Denote when $k>2m$ $$f_k(2m)=\sum_{i=1,i\geq1}^m\binom{2m}{i}f_k(i)f_k(2m-i)$$ $$f_k(2m+1)=\sum_{i=1,i\geq1}^m\binom{2m+1}{i}f_k(i)f_k(2m+1-i)$$
$$f_k(0)=1.$$ $$f_k(1)=k.$$
What is a good bound for $f_{2^{n+1}}(2^{n})$?
How does it compare with $\binom{2^{n+1}}{2^n}$? Is $f_{2^{n+1}}(2^{n})>\binom{2^{n+1}}{2^n}$?
For brevity, rewrite the recursion as$$f_k(n)=\sum_{1\leqslant i\leqslant\frac n2}\binom nif_k(i)f_k(n-i).$$Now divide it by $n!k^n$ and rewrite like this:$$\frac{f_k(n)}{n!k^n}=\frac1{n!}\sum_{1\leqslant i\leqslant\frac n2}\binom nii!(n-i)!\frac{f_k(i)}{i!k^i}\frac{f_k(n-i)}{(n-i)!k^{n-i}}.$$ It follows that for$$g_k(n):=\frac{f_k(n)}{n!k^n}$$we get$$g_k(n)=\sum_{1\leqslant i\leqslant\frac n2}g_k(i)g_k(n-i),$$and $g_k(1)=1$ (in particular $g_k(n)$ does not depend on $k$).

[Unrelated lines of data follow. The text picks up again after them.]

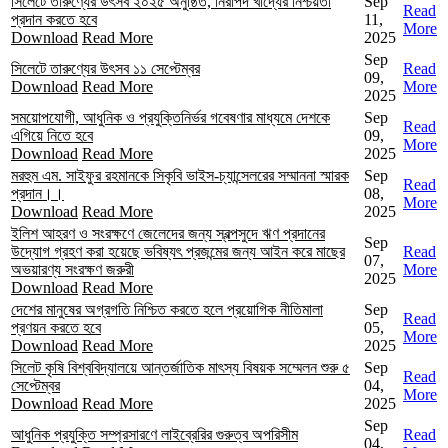
সিলেটে তারুণ্যের উৎসব ২০২৫ অনুষ্ঠিত, নিরাপদ খাদ্যের নিশ্চয়তা
Sep
Read
প্রদান করতে হবে
11,
More
Download
Read More
2025
Sep
সিলেটে তারুণ্যের উৎসব ১১ সেপ্টেম্বর
Read
09,
Download
Read More
More
2025
সময়োপযোগী, আধুনিক ও প্রযুক্তিনির্ভর গবেষণার মাধ্যমে দেশকে
Sep
Read
এগিয়ে নিতে হবে
09,
More
Download
Read More
2025
মরহুম এম. সাইফুর রহমানকে সিকৃবি ভাইস-চ্যান্সেলরের সম্মাননা স্মারক
Sep
Read
প্রদান।।
08,
More
Download
Read More
2025
ইলিশ আহরণ ও সংরক্ষণে জেলেদের জন্য স্বল্পসুদে ঋণ প্রদানের
Sep
উদ্যোগ গ্রহণ করা হয়েছে ভবিষ্যৎ প্রজন্মের জন্য আইন করে মাছের
Read
07,
অভয়ারণ্য সংরক্ষণ জরুরী
More
2025
Download
Read More
দেশের মানুষের অগ্রগতি নিশ্চিত করতে হলে প্রয়োগিক নীতিমালা
Sep
Read
প্রণয়ন করতে হবে
05,
More
Download
Read More
2025
সিলেট কৃষি বিশ্ববিদ্যালয়ে আন্তর্জাতিক মাৎস্য বিষয়ক সম্মেলন শুরু ৫
Sep
Read
সেপ্টেম্বর
04,
More
Download
Read More
2025
Sep
আধুনিক প্রযুক্তি সম্প্রসারণে লাইব্রেরির গুরুত্ব অপরিসীম
Read
04,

This is the recursion for A000992 (number of (unlabeled, rooted) ordered trees on $n-1$ vertices in which all outdegrees are $\leqslant2$ and, for each vertex of outdegree $2$, the sizes of its two subtrees are weakly increasing left to right ($n\geqslant2$)). That page contains some information about these numbers.